Has anyone else noticed this?  Suggestions?


----------



## MarcoB (Nov 16, 2017)

Seeing this when disabling javascript. What I do is allowing some scripts (the ones you want of the images), and blocking the rest. I use the uMatrix extension in FF for this. Works really nice.


----------



## ronaldlees (Nov 16, 2017)

MarcoB said:


> Seeing this when disabling javascript. What I do is allowing some scripts (the ones you want of the images), and blocking the rest. I use the uMatrix extension in FF for this. Works really nice.



Thanks for the eye-saving suggestion.  Remember those pocemon cards from about twenty years ago?  Is that what they were called? I can't remember for sure what they were named, but I wonder if it's the same kind of mechanism.  It's the site's JS that runs the enhancement, so I'd guess there's a noscript static image.   FF is not involved other than it executes the javascript.


----------



## Deleted member 30996 (Nov 16, 2017)

I googled it but had never heard of it mentioned before this, or seen it in action that I'm aware of. Do you happen to have a link that demonstrates it?

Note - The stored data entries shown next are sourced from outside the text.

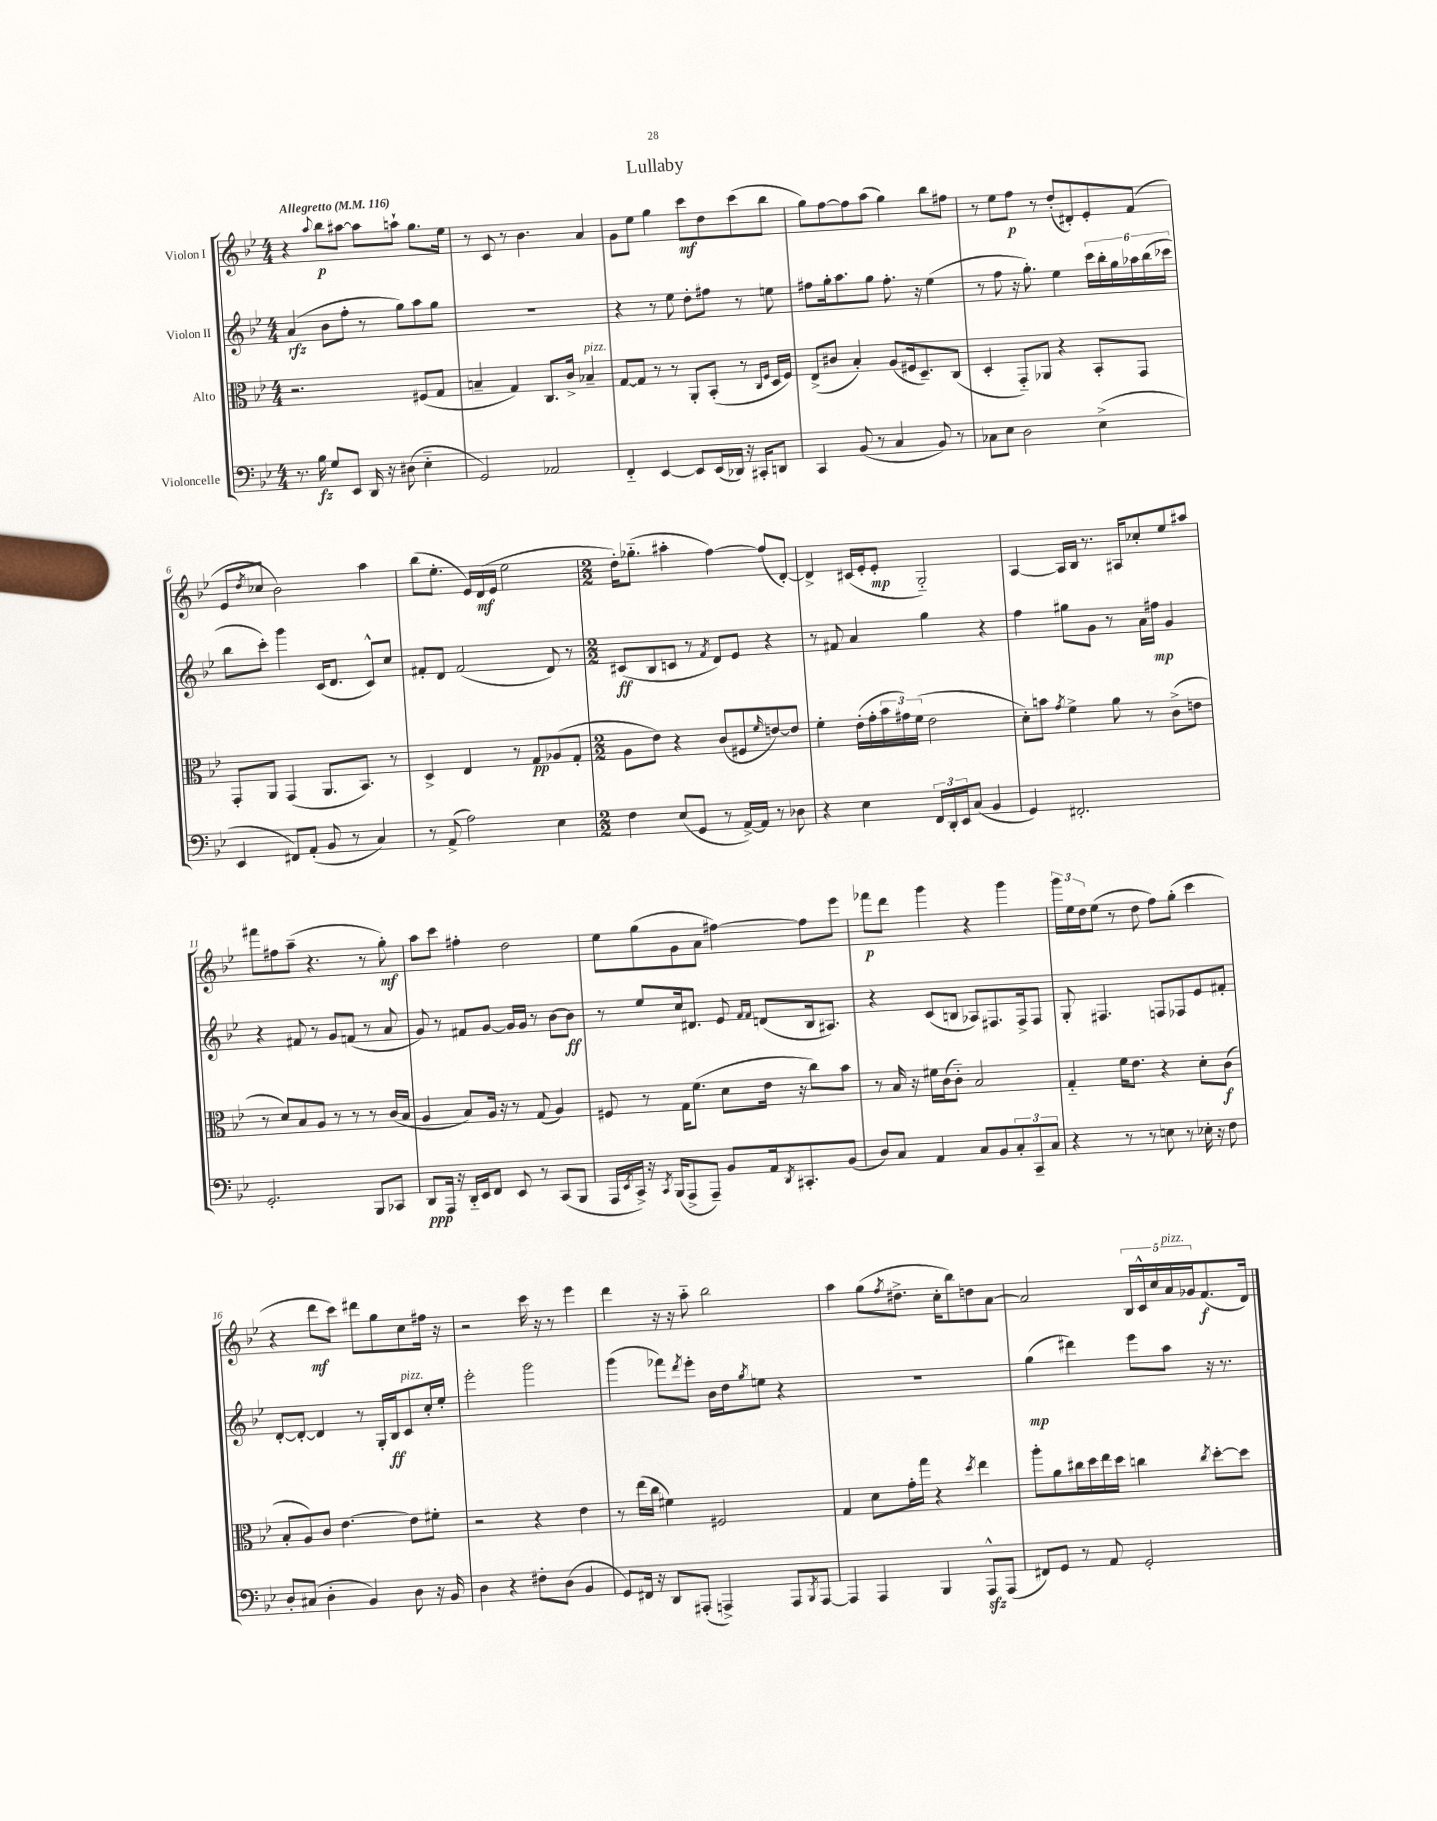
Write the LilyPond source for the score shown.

\header { title = "Lullaby" }
<<
\new StaffGroup <<
\new Staff = "s0" \with { instrumentName = "Violon I" } {
    \clef treble \key bes \major \numericTimeSignature \time 4/4 \tempo "Allegretto" 4 = 116
    r4 \appoggiatura { a''8 } bes''8\p ais''8~ ais''8 a''8-! g''8. ees''16 |
    r8 c'8 r8 bes'4. a'4 |
    g'8 ees''8 g''4 c'''8\mf d''8 c'''8( bes''8 |
    g''8) f''8~ f''8 a''8( g''4) bes''8 fis''8 |
    r8 ees''8 f''8\p r8 d''8-.( dis'8-.) ees'8-. f'8( |
    ees'8 \acciaccatura { d''8 } ces''8 bes'2) a''4 |
    bes''8( ees''8.-. ees'16) d'16\mf( ees'16 ees''2 |
    \numericTimeSignature \time 2/2 d''16-.) ges''8.-_( ais''4-. f''4~) f''8( d'8~-.) |
    d'4-> cis'16( ees'16-. ees'8-.\mp g2-_) |
    a4~ a16 bes16 r8. ais16 ces''8-. ees''8 ais''8 |
    fis'''8 fis''8 a''8--( r4. r8 g''8-.\mf) |
    a''8 c'''8 fis''4-. d''2 |
    ees''8 g''8( g'8 a'8 fis''4~) fis''8 ees'''8 |
    fes'''8\p d'''8 g'''4 r4 g'''4 |
    \tuplet 3/2 { g'''16 ees''16 d''16 } ees''8( r8 d''8 f''8) g''8-.( c'''4 |
    r4 d'''8\mf c'''8) dis'''8 g''8 c''8 fis''16 r16 |
    r2 c'''16 r16 r8 ees'''4 |
    d'''4 r16 r16 a''8-_ bes''2 |
    a''4 g''8( \acciaccatura { f''8 } dis''8.-> c''16-. bes''8) d''8 a'8~ |
    a'2 \tuplet 5/4 { bes16 c'16-^ c''16 a'16^\markup { \italic "pizz." } ges'16 } f'8.\f( d'16) \bar "|." |
}
\new Staff = "s1" \with { instrumentName = "Violon II" } {
    \clef treble \key bes \major \numericTimeSignature \time 4/4
    a'4\rfz( bes'8 f''8-. r8 g''8) a''8 g''8 |
    R1 |
    r4 r8 ees''8 d''8-. fis''8 r8 e''8 |
    fis''8 g''16-. a''8. g''8 fis''8.-. r16 ees''4( |
    r8 f''8 r16 g''8.-.) ees''4 \tuplet 6/4 { c'''16 bes''16-. g''16 aes''16 bes''16( ces'''16 } |
    bes''8 c'''8-.) g'''4 c'16( d'8. c'8-^) c''8 |
    fis'8-. d'8 fis'2( d'8) r8 |
    \numericTimeSignature \time 2/2 cis'8\ff( bes8 c'8 r8 \acciaccatura { f'8 } d'8) ees'8 r4 |
    r8 fis'8 a'4 g''4 r4 |
    f''4 gis''8 g'8 r8 a'16 fis''16\mp g'4 |
    r4 fis'8 r8 g'8 f'8( r8 a'8 |
    g'8) r8 fis'8 g'8~ g'16 g'16 r8 bes'8~ bes'8\ff |
    r8 ees''8 c''16 dis'8. ees'8 \grace { f'16 f'16 } d'8( bes16 ais8.) |
    r4 c'8( b8 aes8) fis8. fis16-> fis8 |
    g8-. fis4. f8 fes8 ees'8 fis'8-. |
    d'8~-. d'8~-. d'4 r8 g16-. bes16\ff c'8^\markup { \italic "pizz." } c''16-. ees''16-. |
    ees'''2-. g'''2 |
    g'''4( fes'''8) \acciaccatura { d'''8 } ees'''8-. bes'16 d''16 \acciaccatura { g''8 } e''8 r4 |
    R1 |
    g''4\mp( dis'''4) ees'''8 a''8 r16 r8. \bar "|." |
}
\new Staff = "s2" \with { instrumentName = "Alto" } {
    \clef alto \key bes \major \numericTimeSignature \time 4/4
    r2. fis8( g8 |
    b4-- g4) c8. c'16-> bes4--^\markup { \italic "pizz." } |
    g8~ g8 r8 r8 a,8-. bes,8-.( r8 \grace { c16 f16 } d16 f16) |
    ees8->( cis'8 bes4-.) a8( fis16 d8.--) c8( |
    d4-. g,8-_) aes,8 r4 bes,8-. g,8 |
    g,8-. a,8 g,4( a,8. bes,8.) r8 |
    d4-> ees4 r8 g8\pp aes8( g8-. |
    \numericTimeSignature \time 2/2 a8 ees'8) r4 c'8( fis8 \grace { f'16 } e'8~) e'8 |
    f'4-. ees'16-.( g'16-. \tuplet 3/2 { bes'16 gis'16) f'16( } ees'2 |
    d'8-.) b'8 \acciaccatura { g'8 } f'4-> a'8 r8 c'8->( e'8 |
    r8 d'8) bes8 a8 r8 r8 r8 c'16( bes16 |
    a4 bes8) a16 r16 r8 g8( a4) |
    fis8 r8 g16 f'8.( d'8 ees'16 r16 c''8) bes'8 |
    r8 bes16 r16 fis'16 c'16( c'8-_) bes2 |
    g4-_ f'16 ees'8. r4 d'8-. c'8\f( |
    bes8-. a8) c'8 ees'4.~ ees'8 fis'8-. |
    r2 r4 ees'4 |
    r8 ees''16( c''16 fis'4) fis2 |
    g4 d'8 g'16-. g''16 r4 \acciaccatura { d''8 } ees''4 |
    a''8-. a'8 cis''16 d''16 ees''16 d''16 c''4 \acciaccatura { c''8 } d''8~-. d''8 \bar "|." |
}
\new Staff = "s3" \with { instrumentName = "Violoncelle" } {
    \clef bass \key bes \major \numericTimeSignature \time 4/4
    r8. bes16\fz g8 ees,8 d,16 r16 dis8( ees4-_ |
    g,2) aes,2 |
    f,4-_ ees,4~ ees,8 ees,16( des,16) r16 cis,16-. d,8 |
    c,4 bes,8( r8 c4 bes,8) r8 |
    ces8 ees8 d2 ees4->( |
    ees,4 fis,8) a,8-.( bes,8 r8 c4) |
    r8 a,8->( a2) ees4 |
    \numericTimeSignature \time 2/2 f4 ees8( g,8 r8 a,16~->) a,16 r8 des8 |
    r4 ees4 \tuplet 3/2 { f,16 d,16-. ees,16 } c8( bes,4 |
    g,4) fis,2.-. |
    g,2.-. bes,,8 ces,8 |
    d,8\ppp a,,16 r16 d,16-_ ees,16 f,8 ees,8 r8 c,8( bes,,8 |
    a,,16 \acciaccatura { ees,8 } c,16->) r16 \acciaccatura { c,8 } bes,,16( a,,8-> a,,8--) bes,8 a,16 \acciaccatura { d,8 } cis,8.-. bes,8( |
    d8) c8 a,4 c8 bes,8 \tuplet 3/2 { c8-. c,8-- c8 } |
    r4 r8 r8 e8 r8 ees16-. r16 f8 |
    d8-. cis8( d4-. bes,4) d8 r16 bes,16 |
    d4 r4 fis8-. d8( bes,4 |
    g,8) fis,16 r16 d,8 ais,,8-.( a,,4->) a,,8 \acciaccatura { bes,,8 } a,,8~ |
    a,,4 a,,4 bes,,4 a,,8-^\sfz a,,8( |
    fis,8) g,8 r8 a,8 g,2-. \bar "|." |
}
>>
>>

I only use XHTML and CSS on my site and only enable javaScript on sites I visit selectively.


----------



## ronaldlees (Nov 16, 2017)

I don't know if news-site links are frowned on here, but this link should demonstrate the blur ...

https://www.reuters.com/article/us-...-short-sell-japan-post-bank-cio-idUSKBN1DG18L


----------



## aragats (Nov 16, 2017)

MarcoB said:


> I use the uMatrix extension in FF


Is it better than NoScript? I do use NoScript, but not always happy with it.


----------



## Deleted member 30996 (Nov 16, 2017)

ronaldlees said:


> I don't know if news-site links are frowned on here, but this link should demonstrate the blur ...



Thanks, I'd only seen images need JS enabled to appear, never blurred if it wasn't.


----------



## aragats (Nov 16, 2017)

ronaldlees said:


> this link should demonstrate the blur


Yeah, good example. I had to let _NoScript_ unblocking reuters.com to see the sharp image.
However, in WhatsApp web interface pictures are always blurred with _NoScript_, unblocking doesn't help.


----------



## MarcoB (Nov 16, 2017)

aragats said:


> Is it better than NoScript? I do use NoScript, but not always happy with it.


I think it's easier to use, but best thing to do is just try it. uMatrix shows in a matrix (yes hence the name ), per site, which elements you want to block or allow (pics, CSS, multimedia, ads, scripts).


----------



## aragats (Nov 16, 2017)

Thanks, MarcoB ! It's really better and more flexible. I easily discovered, that e.g. WhtsApp's blurred pictures I mentioned can be fixed by unblocking XHR.


----------



## drhowarddrfine (Nov 16, 2017)

The blurred images occur because the sites download a minimum payload image to occupy the space of the page and assume a minimum capable browser and connection such as 3G on a cheap phone. They use javascript to determine the capabilities of the browser and the network connection. If they are both capable of handling a larger image, then a heavier payload image is downloaded and replaces the "blurry" one. One of many progressive enhancement techniques.


----------